Another day off work tomorrow, so I'm hoping to go heads down again, do some reading up on more tutorials, click a few buttons and see what I can knock up, as it were.
No idea if ANYONE at all is reading this, but it's good for me to just write and design and just keep doing stuff, to keep me entertained, busy and happy. I love the feeling when I've finished a piece of work, and I just wanna show it off to everyone. Even if no one does see this blog, I can still imagine that people are looking at it going "Awh that's fucking wicked".
I'll probably reinstate my twitter soon to promote this blog, and just microblog about the work I'm doing. I keep forgetting nobody's reading this and giving a shit either way.
Peace out.
Jack. x

Saturday, 14 November 2009

An Introduction


Hello!

My name is: Jack.

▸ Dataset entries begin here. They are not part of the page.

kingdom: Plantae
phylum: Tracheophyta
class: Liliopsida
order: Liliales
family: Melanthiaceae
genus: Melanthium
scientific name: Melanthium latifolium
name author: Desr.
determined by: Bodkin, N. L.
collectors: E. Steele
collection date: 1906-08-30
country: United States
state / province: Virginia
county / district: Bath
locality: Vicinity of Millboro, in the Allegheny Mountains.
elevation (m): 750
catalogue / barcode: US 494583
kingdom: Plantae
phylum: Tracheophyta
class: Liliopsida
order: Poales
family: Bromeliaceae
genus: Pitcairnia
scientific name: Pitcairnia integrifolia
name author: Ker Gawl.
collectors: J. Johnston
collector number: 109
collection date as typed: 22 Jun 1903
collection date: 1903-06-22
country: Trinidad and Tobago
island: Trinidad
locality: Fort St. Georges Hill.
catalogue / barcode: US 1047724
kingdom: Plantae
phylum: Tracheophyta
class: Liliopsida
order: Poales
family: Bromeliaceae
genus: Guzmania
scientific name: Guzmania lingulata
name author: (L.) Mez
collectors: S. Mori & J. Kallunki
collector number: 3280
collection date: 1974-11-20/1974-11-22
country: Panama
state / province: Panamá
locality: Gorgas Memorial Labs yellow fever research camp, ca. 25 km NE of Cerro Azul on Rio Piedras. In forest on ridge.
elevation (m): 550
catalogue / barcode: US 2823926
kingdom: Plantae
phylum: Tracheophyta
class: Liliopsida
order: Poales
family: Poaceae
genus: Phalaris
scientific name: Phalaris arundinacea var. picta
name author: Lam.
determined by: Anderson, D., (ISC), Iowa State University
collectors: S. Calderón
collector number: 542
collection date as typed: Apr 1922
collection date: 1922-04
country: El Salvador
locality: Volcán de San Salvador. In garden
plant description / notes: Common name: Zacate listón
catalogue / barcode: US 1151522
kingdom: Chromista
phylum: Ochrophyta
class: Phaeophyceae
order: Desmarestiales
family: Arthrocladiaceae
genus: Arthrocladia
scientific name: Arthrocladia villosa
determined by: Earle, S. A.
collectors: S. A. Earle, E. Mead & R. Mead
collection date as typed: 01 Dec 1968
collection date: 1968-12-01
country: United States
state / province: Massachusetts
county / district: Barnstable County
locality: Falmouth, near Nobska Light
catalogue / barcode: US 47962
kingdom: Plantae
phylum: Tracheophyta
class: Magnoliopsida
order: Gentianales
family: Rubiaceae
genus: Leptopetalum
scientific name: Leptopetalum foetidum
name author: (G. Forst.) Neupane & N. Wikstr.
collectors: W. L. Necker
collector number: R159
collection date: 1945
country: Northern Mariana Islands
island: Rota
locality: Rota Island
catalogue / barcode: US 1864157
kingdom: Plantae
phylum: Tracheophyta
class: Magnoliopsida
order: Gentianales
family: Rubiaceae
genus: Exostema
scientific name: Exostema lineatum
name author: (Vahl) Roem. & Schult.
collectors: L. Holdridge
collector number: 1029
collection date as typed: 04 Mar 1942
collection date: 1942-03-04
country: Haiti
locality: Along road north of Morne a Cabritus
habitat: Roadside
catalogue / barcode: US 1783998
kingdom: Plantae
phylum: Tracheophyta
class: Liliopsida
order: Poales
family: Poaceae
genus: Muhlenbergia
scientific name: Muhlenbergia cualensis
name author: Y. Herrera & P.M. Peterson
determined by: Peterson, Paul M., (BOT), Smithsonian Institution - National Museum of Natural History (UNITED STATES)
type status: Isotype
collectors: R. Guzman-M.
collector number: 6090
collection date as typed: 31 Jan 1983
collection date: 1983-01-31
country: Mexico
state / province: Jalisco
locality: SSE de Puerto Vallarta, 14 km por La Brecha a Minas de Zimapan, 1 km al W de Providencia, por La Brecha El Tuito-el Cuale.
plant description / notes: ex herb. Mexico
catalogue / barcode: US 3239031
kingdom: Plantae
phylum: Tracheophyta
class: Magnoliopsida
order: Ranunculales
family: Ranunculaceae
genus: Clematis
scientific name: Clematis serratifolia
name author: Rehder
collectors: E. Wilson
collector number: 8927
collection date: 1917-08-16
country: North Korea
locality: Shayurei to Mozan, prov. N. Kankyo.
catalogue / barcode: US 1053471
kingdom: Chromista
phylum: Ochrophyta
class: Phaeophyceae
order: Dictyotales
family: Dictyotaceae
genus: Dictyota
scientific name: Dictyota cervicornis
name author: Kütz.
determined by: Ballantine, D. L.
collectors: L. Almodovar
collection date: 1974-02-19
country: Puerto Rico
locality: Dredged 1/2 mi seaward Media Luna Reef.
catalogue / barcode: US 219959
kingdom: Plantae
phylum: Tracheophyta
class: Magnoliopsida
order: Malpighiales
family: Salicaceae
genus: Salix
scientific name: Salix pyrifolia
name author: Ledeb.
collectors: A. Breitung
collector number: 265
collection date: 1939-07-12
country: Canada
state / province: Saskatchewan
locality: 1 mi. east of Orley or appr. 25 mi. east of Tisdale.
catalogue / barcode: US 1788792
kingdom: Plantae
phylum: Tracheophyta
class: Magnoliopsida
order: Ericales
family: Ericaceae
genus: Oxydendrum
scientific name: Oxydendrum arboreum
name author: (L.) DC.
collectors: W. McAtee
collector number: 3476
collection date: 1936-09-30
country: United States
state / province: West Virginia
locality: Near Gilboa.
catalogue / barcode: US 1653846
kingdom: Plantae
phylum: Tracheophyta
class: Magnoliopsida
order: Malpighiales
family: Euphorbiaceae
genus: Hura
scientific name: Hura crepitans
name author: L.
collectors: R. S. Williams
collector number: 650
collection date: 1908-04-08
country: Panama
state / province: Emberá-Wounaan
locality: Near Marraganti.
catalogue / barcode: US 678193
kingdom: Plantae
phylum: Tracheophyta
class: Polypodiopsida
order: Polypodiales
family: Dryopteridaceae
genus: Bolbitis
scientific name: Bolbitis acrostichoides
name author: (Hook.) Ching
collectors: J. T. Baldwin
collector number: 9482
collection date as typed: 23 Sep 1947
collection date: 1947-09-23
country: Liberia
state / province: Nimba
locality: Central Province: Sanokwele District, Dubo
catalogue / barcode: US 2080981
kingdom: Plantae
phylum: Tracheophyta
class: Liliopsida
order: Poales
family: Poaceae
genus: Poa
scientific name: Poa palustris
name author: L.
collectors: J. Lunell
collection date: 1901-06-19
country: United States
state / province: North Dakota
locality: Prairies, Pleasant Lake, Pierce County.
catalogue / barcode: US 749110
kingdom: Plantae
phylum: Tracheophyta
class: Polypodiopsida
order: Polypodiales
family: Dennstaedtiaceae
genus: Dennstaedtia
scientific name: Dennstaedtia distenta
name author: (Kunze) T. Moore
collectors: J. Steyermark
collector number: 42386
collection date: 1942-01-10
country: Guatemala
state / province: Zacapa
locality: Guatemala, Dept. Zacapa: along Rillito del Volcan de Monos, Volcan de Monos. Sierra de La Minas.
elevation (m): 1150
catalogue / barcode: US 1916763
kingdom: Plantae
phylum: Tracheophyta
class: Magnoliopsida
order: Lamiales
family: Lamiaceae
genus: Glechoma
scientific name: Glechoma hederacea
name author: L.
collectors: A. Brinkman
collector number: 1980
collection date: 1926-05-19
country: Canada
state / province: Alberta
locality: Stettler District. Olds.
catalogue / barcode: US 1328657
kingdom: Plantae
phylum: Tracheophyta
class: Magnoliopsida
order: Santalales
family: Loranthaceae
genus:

Or, as the blog header suggests, bendycakes. This is a name I used for my twitter page, and I've stuck it all over the internet since then. I've recently deleted my twitter page as well as my facebook, as I wasn't feeling social enough to social network. This was also as I wanted to get back to something I am passionate about; graphic design. Without the distractions of social networking, I am now able to commit my time to my job as a sales assistant in a supermarket, (Morrisons haha), and doing some design work, a far more constructive way of spending my time.
However, despite creating a few rad images, (if I do say so myself), I still didn't feel as if I had any way of presenting them, that they didn't have a purpose, and all sorts of other depressing realisations. So, I came up with a great idea, make a design blog! Here I'll be posting my designs and stuff, as well as photos and random facts about my day. All presented in a clear, well thought out layout... except for this one. I ran out of time, not enough hours in the day! Essentially it's photo journalism/blogging, but with slick designs.
If you like what you see, ace. If you keep coming back cos you're interested, ace. I'll try and post as regularly as possible, but I'm a bit of a perfectionist when it comes to design, so I may take longer over a post than necessary. I hope I can keep it up, and I hope you enjoy.
Also, as someone who wants to design as much as possible just to keep practicing and learning, (I'm still really a rookie with little training, but have picked up a lot over the years), I'll happily do any design bits and bobs for anyone who wants something done, for free! So if you like my work and want something done, either comment me on here or email jackbendall@hotmail.com. I'll probably reinstate twitter soon as well, so if and when I do I'll post the link here, and if you have twitter and want to chat, go for it.
The image at the top is something I designed the other day for starters, it's a graphic study of Damien Hirst's For The Love of God. Hope you like it.